This past Monday, I went to the sold out (in fact over-sold) conversation with Judy Blume at the Bram & Bluma Appel Salon at the Toronto Reference Library. There were a 1000 people there to give Judy a standing ovation as she entered the auditorium. Tears filled many eyes last night including mine, and I really did feel like a nine year old girl again in that room, with my I ‘heart’ Judy Blume button pinned to my blouse.
I remember being on the streetcar with my grandmother, reading Are you there God? It’s me, Margaret and turning to her to ask “what a period was”. The book explained it and I had already started hearing things at school about it, but I knew I wanted to know more. I could tell my nan was embarrassed by my question, but a week later my mother sat me down with a bunch of books and explained everything.
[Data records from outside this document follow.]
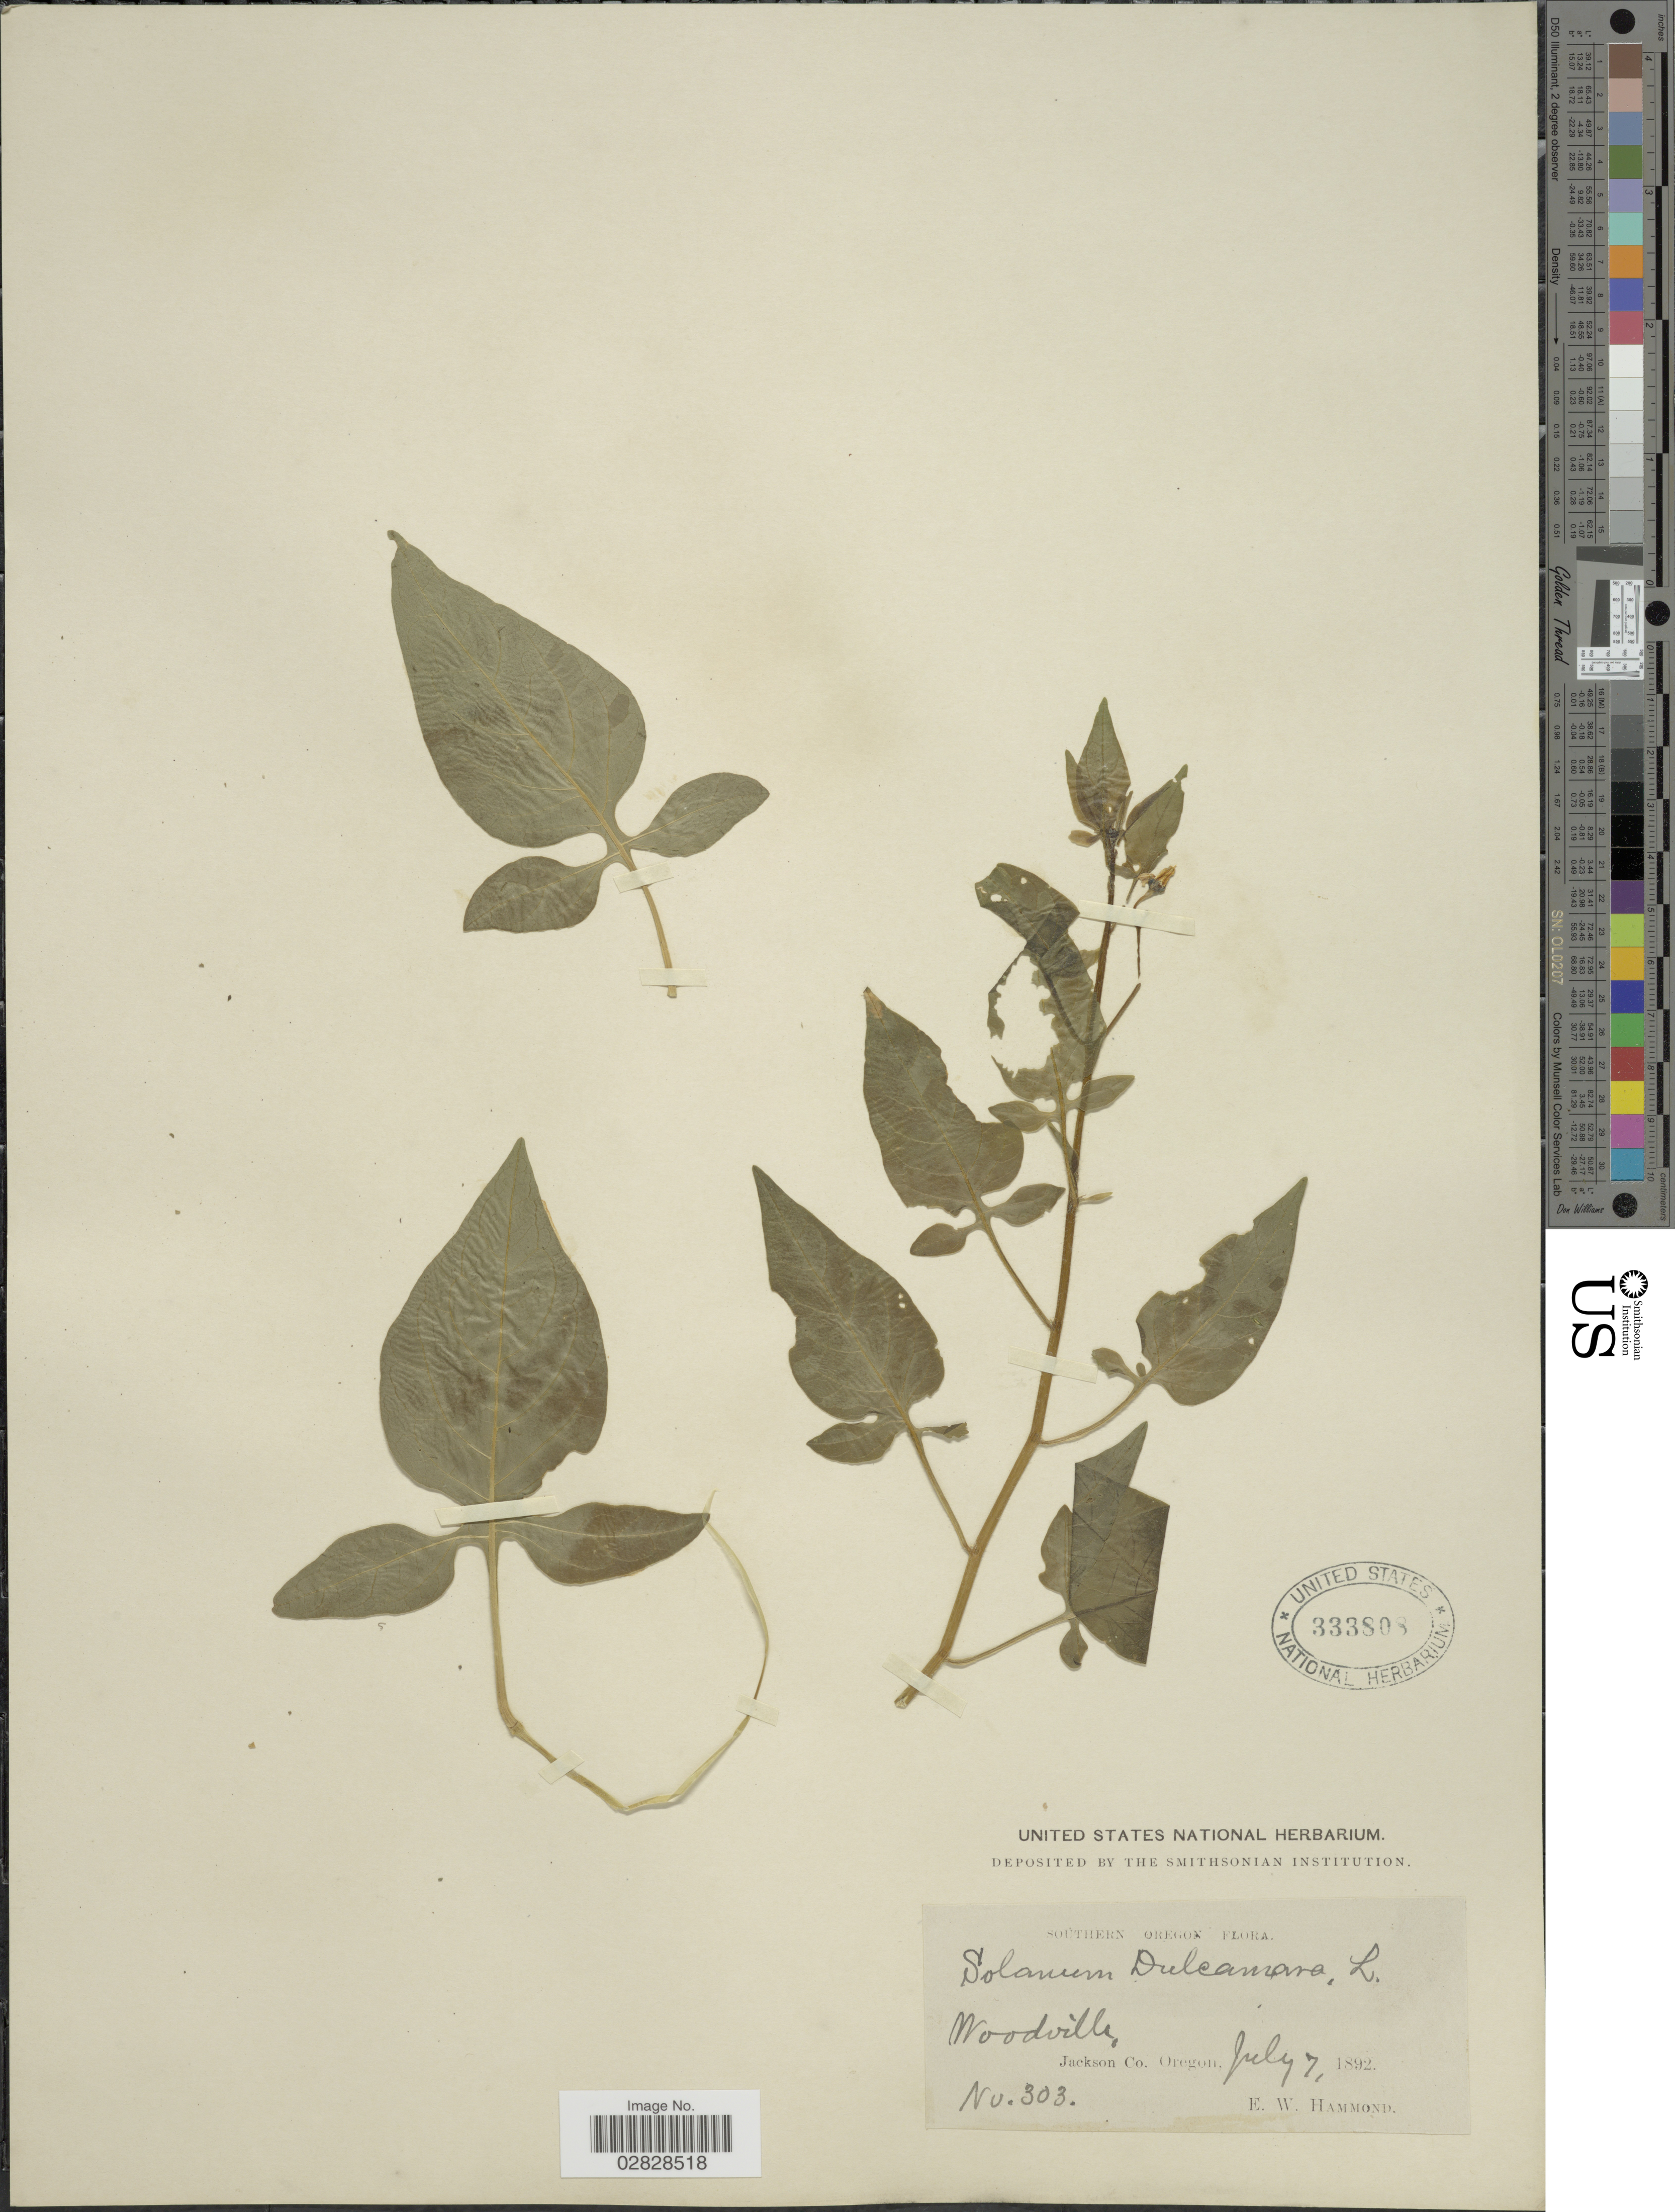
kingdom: Plantae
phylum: Tracheophyta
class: Magnoliopsida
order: Solanales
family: Solanaceae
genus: Solanum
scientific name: Solanum dulcamara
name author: L.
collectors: E. Hammond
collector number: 303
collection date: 1892-07-07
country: United States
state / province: Oregon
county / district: Jackson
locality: Southern Oregon. Woodville, Jackson Co.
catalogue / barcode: US 333808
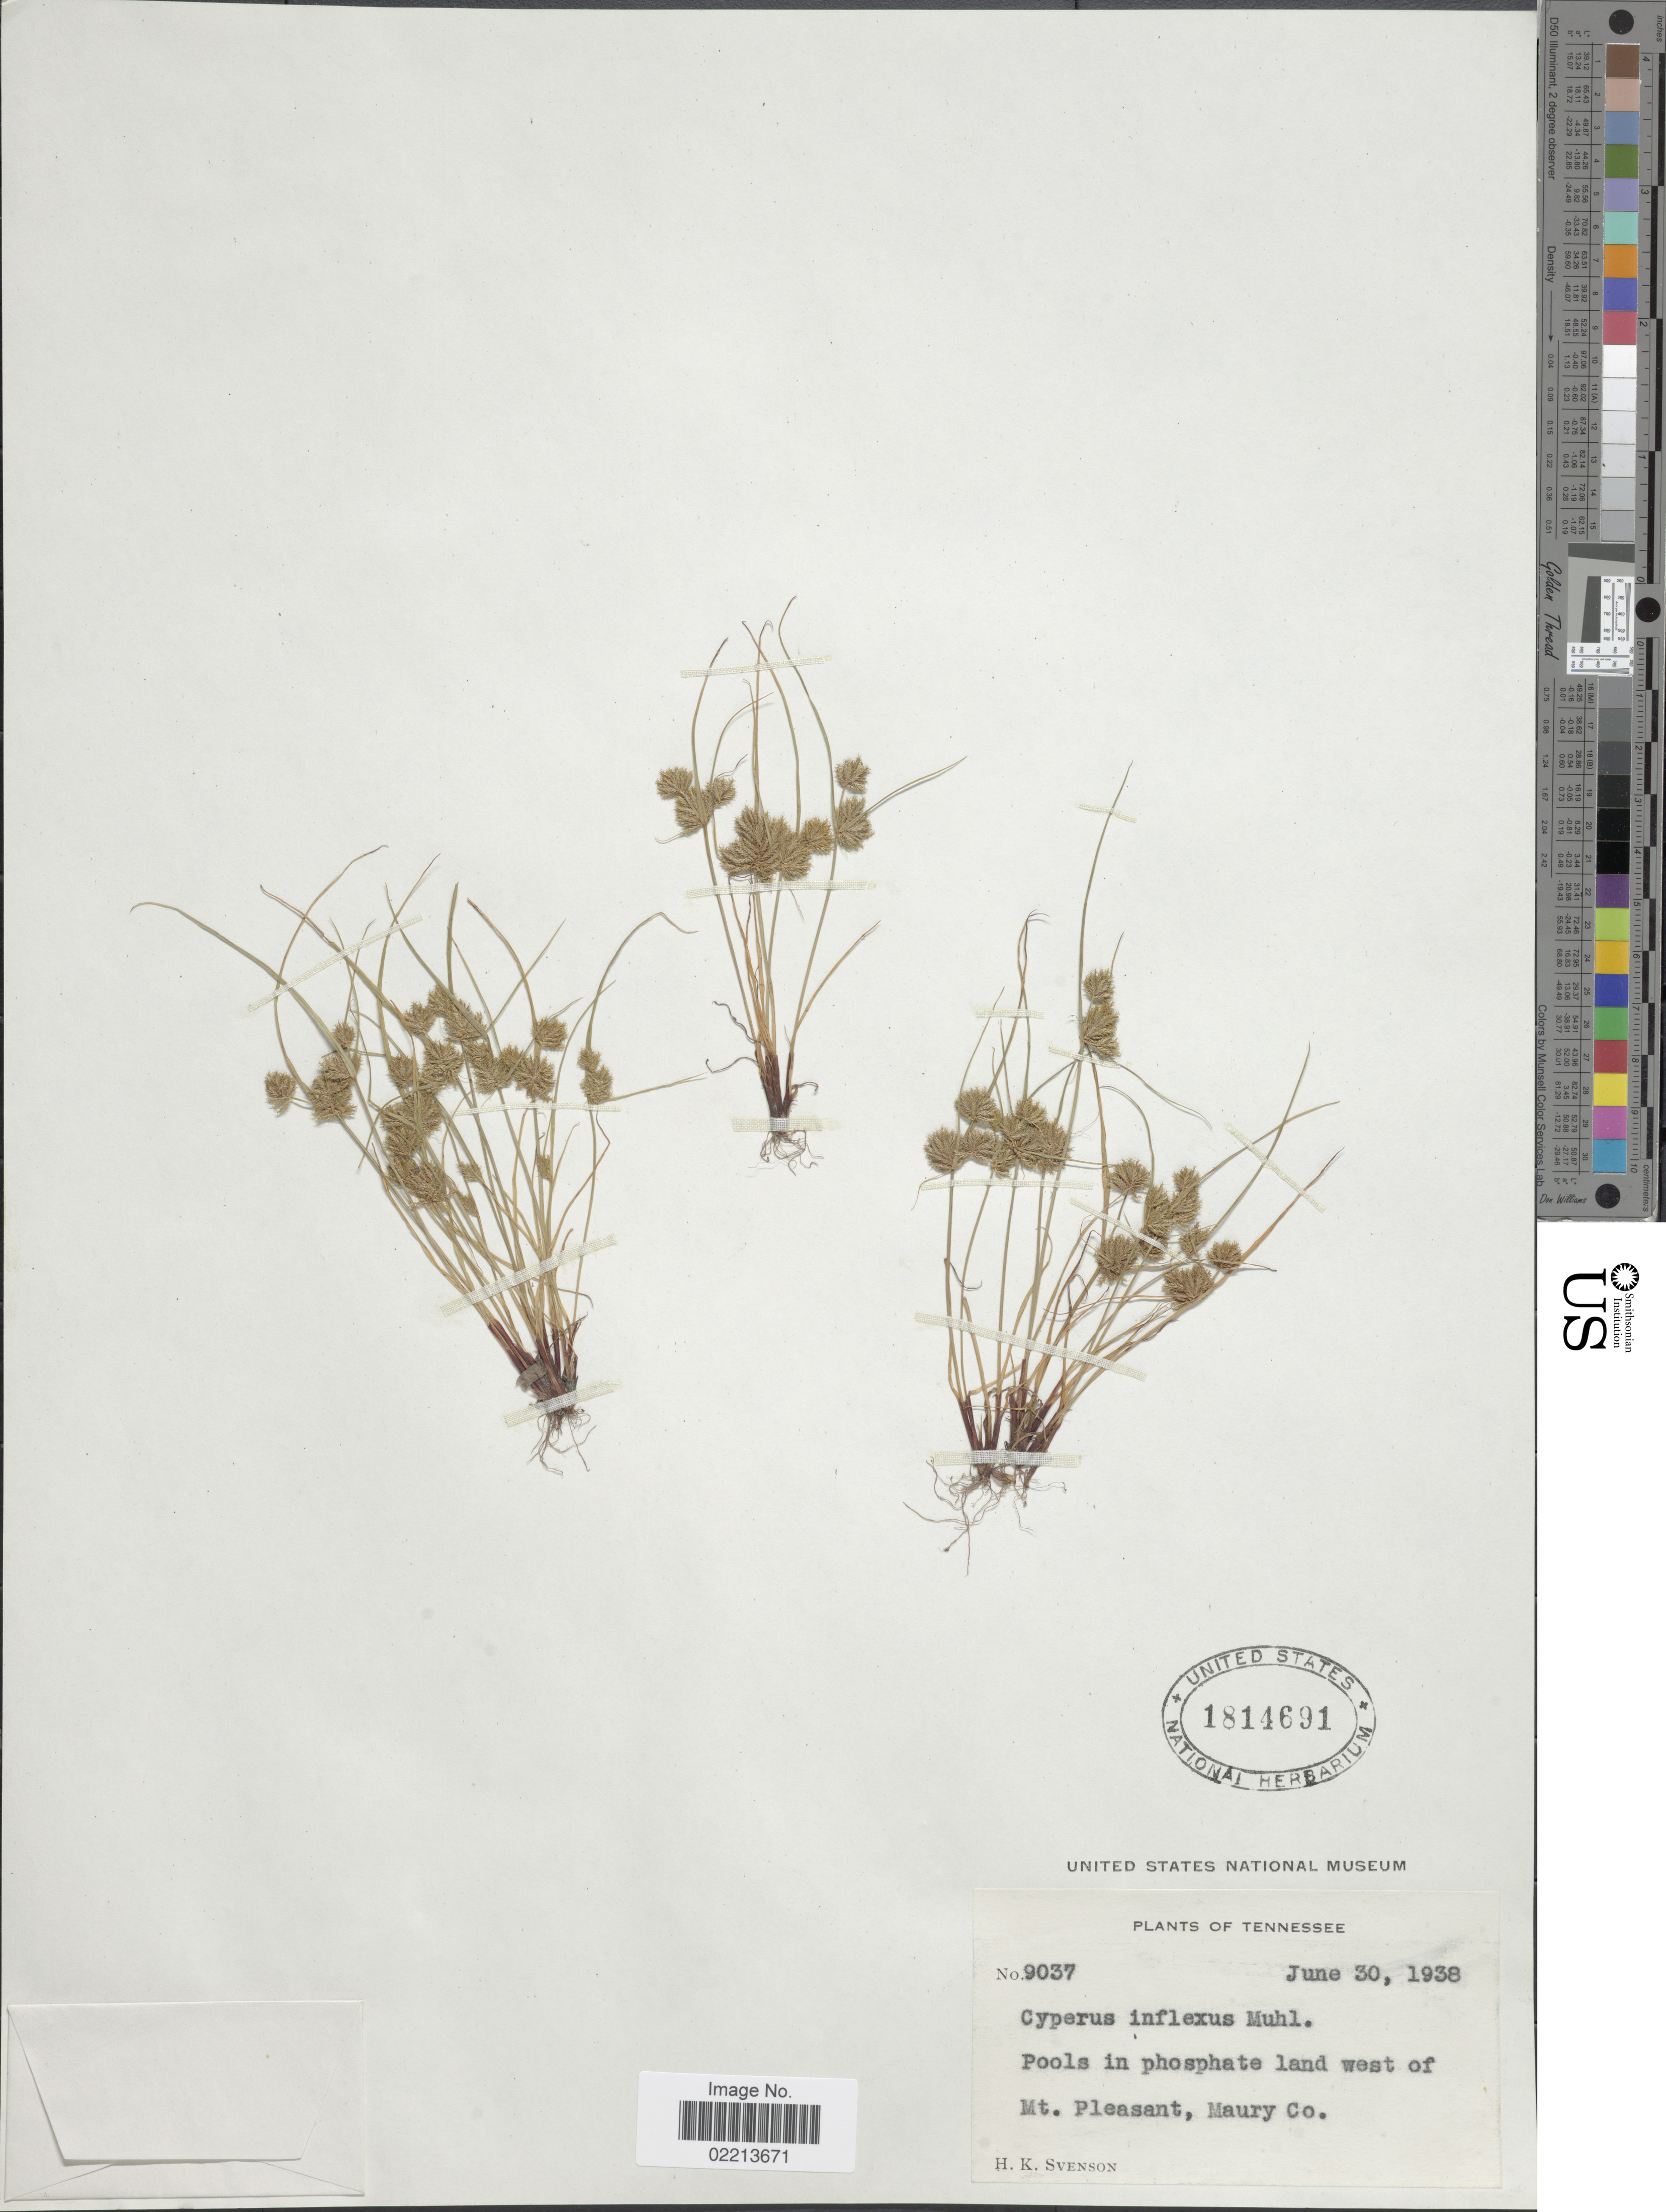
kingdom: Plantae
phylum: Tracheophyta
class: Liliopsida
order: Poales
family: Cyperaceae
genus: Cyperus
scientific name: Cyperus squarrosus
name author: L.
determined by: Strong, Mark T., (BOT), Smithsonian Institution - National Museum of Natural History (UNITED STATES)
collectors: H. K. Svenson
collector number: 9037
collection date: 1938-06-30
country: United States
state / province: Tennessee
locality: Pools in phosphate land west of Mt. Pleasant, Maury Co.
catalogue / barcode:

And I do mean EVERYTHING: periods, ovaries, fallopian tubes, penises, sex, men, women, relationships, babies – it was a very thorough conversation (thank you, Mom) – and Judy Blume’s book created the opportunity for that conversation. Her books have precipitated many first conversations – about puberty, masturbation, relationships, teen sex, body image, divorce, racism, bullying and more. You need only visit the guest book on her website to see how important Judy is to so many.
After a wonderfully engaging conversation between Judy and journalist, Rachel Giese, a few brave people got up to ask questions. There was a little gushing, but for the most part the questions were articulate and thoughtful and Judy answered everyone with charm and her wonderful sense of humour. And then, one remarkable woman with a very pronounced stammer stood at the microphone to speak. She started out by saying, “Thank you for being my friend” and continued by sharing that she had grown up without many friends and that Judy Blume’s books had offered her solace when she had felt alone. And as she struggled with her words – everyone in the audience began to cry; not because we felt sorry for her, but because we all recognized ourselves in this woman. Judy Blume’s books really did and still do that for so many people, myself included. And as Judy blew out kisses to this gutsy woman, Judy’s husband George Cooper (who was just as much a part of the evening’s chat, and truly a rock star in his own right) got up and walked over to this woman to embrace her. The room exploded with cheers. We were all completely connected, in that moment, in that room.
When the questions were over, a very long line-up of eager Blumees; all waiting for their books to be signed, began to wrap itself around the room. My friend and I had a hilarious chat with a couple of women about book abuse and all the things we hate people doing to their books including: dog-earring, writing in books, breaking spines, books dropped in water, eating while reading, and who we will and won’t share books with. I later followed this up when speaking with my fella, making it clear he was not to touch my new, signed copy of In the Unlikely Event, and that yes, I would let him look at it, while I held it – from a distance (behind glass).
My friend and I also had the great fortune of talking with George a little bit (who at one point was wandering through the line-up letting everyone know that if they had any questions for Judy, he would be pleased to answer on her behalf). He shared with us that 20 years ago the two of them had been in Australia, with days and days of book signings (similar to our night of 1000), and all the writing had temporarily crippled Judy’s hand, so George sat beside her at the signing table as people came up to greet her and forged her signature on everyone’s books – and no one seemed to mind.
When I finally made it up to the table to meet her, I didn’t feel starstruck. I felt like I had been spending my Monday night with a dear old friend. As she signed my book I thanked for her words, and then she smiled at me, a full face grin – and my nine year old self smiled; an equally toothy grin, back at her.
I must say, Judy Blume is EXACTLY how I imagined her to be. She’s vivacious, confident, quick witted, very, very smart and kind – genuinely kind, with a little mischief thrown in. She and George have been on a big tour for In the Unlikely Event. Toronto was their last stop in North America before heading over to Europe for 10 days. I am sure she is tired (she said as much) and she’s not 22 anymore (she’s 77), but you would never know it. She seemed very happy to be spending her time chatting with us – and we were all thrilled she did.
It was like a fantastic evening with your crazy, fun loving aunt (and uncle), who you don’t get to see often because they live so far away and have a wonderfully adventurous life, but when you’re with them – the stories are fantastic and funny and relatable and the bond you have with them is dear, honest, nurturing and loving. Just like her books.